C’est pourtant du nord du pays que bruisse le débat portant sur la taxation des plus-values qui, selon un parti, est subordonnée à la baisse de l’impôt des sociétés. On veut bien baisser l’impôt sur les sociétés, c’est-à-dire indirectement ses actionnaires, mais alors il faut les taxer sur leurs plus-values… dont la contrepartie sont des revenus (passés ou futurs) qui auront déjà été taxés. Ce débat ne relève pas d’une quelconque logique mathématique. Il s’agit d’un impôt idéologique, symbolique et de rendement minime. Ce rendement est tellement minime qu’une véritable réforme de l’impôt des sociétés coûterait intuitivement plus de deux milliards d’euros alors que le rendement d’un impôt sur les plus-values, tel que préconisé par ce parti de la coalition gouvernementale, ne dépasserait pas… 80 millions d’euros.

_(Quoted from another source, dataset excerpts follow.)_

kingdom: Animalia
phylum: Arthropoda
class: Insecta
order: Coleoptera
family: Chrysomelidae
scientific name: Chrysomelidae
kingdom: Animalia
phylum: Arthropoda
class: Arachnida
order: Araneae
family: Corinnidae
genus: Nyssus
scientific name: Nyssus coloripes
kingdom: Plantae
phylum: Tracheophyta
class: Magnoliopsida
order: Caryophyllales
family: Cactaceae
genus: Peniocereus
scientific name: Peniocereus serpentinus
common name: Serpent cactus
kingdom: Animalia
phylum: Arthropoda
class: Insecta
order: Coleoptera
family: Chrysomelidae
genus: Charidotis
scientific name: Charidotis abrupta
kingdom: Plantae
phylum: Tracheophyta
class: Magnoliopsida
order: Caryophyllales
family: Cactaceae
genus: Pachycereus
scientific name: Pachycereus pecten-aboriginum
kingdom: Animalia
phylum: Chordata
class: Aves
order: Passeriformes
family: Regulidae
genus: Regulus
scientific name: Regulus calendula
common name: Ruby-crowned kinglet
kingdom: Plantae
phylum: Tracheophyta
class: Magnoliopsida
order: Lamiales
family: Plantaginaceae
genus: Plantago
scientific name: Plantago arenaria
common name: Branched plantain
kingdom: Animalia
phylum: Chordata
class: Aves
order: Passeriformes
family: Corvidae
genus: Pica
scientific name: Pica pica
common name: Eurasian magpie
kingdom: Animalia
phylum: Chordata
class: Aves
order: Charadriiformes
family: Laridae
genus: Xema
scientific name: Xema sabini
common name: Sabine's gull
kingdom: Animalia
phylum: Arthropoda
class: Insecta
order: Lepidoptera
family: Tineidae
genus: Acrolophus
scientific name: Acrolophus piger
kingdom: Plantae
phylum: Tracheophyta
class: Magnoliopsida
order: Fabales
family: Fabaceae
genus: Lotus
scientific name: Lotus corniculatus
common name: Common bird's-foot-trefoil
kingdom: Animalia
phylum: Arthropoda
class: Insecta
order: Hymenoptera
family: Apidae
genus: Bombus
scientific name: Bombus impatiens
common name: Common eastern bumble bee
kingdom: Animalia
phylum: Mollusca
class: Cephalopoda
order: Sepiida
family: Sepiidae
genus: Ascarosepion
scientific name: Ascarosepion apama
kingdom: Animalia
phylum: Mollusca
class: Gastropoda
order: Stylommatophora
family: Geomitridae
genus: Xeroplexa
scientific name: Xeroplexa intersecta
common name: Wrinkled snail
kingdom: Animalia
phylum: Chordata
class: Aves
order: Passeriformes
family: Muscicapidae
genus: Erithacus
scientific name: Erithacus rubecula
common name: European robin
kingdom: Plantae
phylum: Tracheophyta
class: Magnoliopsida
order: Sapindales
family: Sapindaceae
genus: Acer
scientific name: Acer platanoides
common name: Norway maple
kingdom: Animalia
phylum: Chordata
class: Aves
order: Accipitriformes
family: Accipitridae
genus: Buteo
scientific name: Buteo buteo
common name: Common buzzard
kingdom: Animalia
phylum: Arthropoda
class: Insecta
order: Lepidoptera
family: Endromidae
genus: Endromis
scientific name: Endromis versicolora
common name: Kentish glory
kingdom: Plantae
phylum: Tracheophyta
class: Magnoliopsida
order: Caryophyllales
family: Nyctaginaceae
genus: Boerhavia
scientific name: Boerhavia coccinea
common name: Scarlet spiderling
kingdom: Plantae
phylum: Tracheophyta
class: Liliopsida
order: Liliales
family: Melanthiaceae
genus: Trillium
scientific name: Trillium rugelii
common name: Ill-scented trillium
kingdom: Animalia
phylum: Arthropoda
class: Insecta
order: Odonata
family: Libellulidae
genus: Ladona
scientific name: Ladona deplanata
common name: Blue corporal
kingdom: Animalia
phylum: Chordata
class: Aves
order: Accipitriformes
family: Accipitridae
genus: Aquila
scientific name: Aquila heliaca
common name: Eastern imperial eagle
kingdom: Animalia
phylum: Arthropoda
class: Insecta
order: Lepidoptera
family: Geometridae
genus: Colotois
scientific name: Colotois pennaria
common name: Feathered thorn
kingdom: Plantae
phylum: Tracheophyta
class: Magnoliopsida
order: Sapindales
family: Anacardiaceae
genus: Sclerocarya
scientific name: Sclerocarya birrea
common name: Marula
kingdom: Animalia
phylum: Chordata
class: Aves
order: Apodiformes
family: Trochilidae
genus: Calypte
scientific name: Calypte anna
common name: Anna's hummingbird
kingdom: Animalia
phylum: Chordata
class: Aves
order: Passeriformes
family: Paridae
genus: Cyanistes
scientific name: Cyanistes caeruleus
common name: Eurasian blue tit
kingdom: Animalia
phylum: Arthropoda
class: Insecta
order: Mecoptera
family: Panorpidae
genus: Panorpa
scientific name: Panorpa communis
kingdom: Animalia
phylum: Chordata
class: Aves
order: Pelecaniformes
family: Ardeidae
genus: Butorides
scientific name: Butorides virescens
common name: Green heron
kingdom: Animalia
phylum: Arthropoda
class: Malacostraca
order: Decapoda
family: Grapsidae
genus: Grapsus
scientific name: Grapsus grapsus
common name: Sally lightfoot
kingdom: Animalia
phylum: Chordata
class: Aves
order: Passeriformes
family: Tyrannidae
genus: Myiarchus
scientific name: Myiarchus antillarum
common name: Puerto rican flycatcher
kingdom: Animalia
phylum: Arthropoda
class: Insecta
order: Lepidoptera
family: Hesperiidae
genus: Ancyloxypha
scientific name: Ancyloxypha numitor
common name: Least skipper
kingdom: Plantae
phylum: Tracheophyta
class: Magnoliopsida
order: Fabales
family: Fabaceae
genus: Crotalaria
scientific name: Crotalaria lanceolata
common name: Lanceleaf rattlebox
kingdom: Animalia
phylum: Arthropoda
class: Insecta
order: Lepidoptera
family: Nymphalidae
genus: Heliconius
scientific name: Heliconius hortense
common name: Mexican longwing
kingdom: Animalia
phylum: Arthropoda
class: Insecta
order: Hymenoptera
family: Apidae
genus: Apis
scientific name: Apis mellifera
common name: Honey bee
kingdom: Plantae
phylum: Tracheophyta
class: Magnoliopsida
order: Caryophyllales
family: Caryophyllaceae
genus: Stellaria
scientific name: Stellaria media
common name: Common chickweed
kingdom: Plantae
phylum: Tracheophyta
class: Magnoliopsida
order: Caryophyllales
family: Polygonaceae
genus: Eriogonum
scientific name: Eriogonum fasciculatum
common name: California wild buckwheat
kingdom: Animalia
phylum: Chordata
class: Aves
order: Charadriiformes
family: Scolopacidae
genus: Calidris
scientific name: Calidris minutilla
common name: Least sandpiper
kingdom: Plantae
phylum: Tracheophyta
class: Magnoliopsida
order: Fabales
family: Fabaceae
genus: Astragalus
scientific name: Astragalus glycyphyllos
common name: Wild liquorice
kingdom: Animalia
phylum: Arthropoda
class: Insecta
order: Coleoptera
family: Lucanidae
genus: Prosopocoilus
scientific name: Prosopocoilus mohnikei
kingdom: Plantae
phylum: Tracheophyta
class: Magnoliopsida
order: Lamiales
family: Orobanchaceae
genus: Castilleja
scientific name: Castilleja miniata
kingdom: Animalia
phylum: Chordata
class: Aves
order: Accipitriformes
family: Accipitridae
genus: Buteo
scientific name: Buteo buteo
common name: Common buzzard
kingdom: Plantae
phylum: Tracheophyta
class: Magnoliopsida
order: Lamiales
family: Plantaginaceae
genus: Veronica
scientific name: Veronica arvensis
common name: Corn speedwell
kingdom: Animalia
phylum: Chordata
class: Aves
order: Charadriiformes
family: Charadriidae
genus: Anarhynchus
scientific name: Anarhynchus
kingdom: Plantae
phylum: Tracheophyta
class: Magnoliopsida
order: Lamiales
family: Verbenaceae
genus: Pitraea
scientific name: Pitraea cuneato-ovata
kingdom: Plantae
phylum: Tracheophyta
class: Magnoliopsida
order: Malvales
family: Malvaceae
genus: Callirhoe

Mais qu’importe que le revenu du capital à risque, qui est le vecteur de croissance de toute économie, soit plus taxé dans ce pays qu’ailleurs. Qu’importe que l’épargne des Belges, pourtant abondante, stagne dans des carnets de dépôt stériles alors que son redéploiement pourrait transformer la Belgique en exemple mondial d’entrepreneuriat. Qu’importe que la fiscalité inhibe toute démarche de mise à risque du capital. Pour certains : il faut taxer les plus-values alors que les revenus du capital à risque sont, au minimum, taxés à 54 %.

Je maintiens que, sous l’angle de la fiscalité, la taxation des plus-values est une erreur conceptuelle. Mais une chose m‘apparaît plus inquiétante : c’est que l’immunisation fiscale des plus-values reste, malgré sa justesse conceptuelle, un des seuls atouts de notre pays en matière d’impôt puisque nous sommes un des pays les plus taxateurs du monde. Quelle est, du reste, la logique de taxer des plus-values alors qu’en même temps, on promeut des mesures destinées à capitaliser les start-ups dont la finalité est de susciter l’innovation, l’emploi, mais aussi de la richesse… sous forme de plus-values ?

Ceux qui voudraient introduire cette disposition porteraient une énorme responsabilité, à savoir celle d’avoir subordonné une analyse économique rigoureuse à une impulsion politique et peut-être à des fluences médiatiques. Or, je pense que pour une matière d’une telle importance, et dont la première tentative de taxation des plus-values a dû être abandonnée avec pertes et fracas en 2016, le pays vaut mieux que des compromis flous et des abandons de la pensée. Et qu’on ne me dise pas qu’il faut brider la spéculation néolibérale d’une mondialisation désordonnée par une taxation ancillaire et symbolique dans un pays où l’État brasse déjà plus de 50 % du PIB, ce que même Marx n’aurait osé espérer lorsqu’il rédigea le Manifeste du Parti Communiste en 1847…à Bruxelles.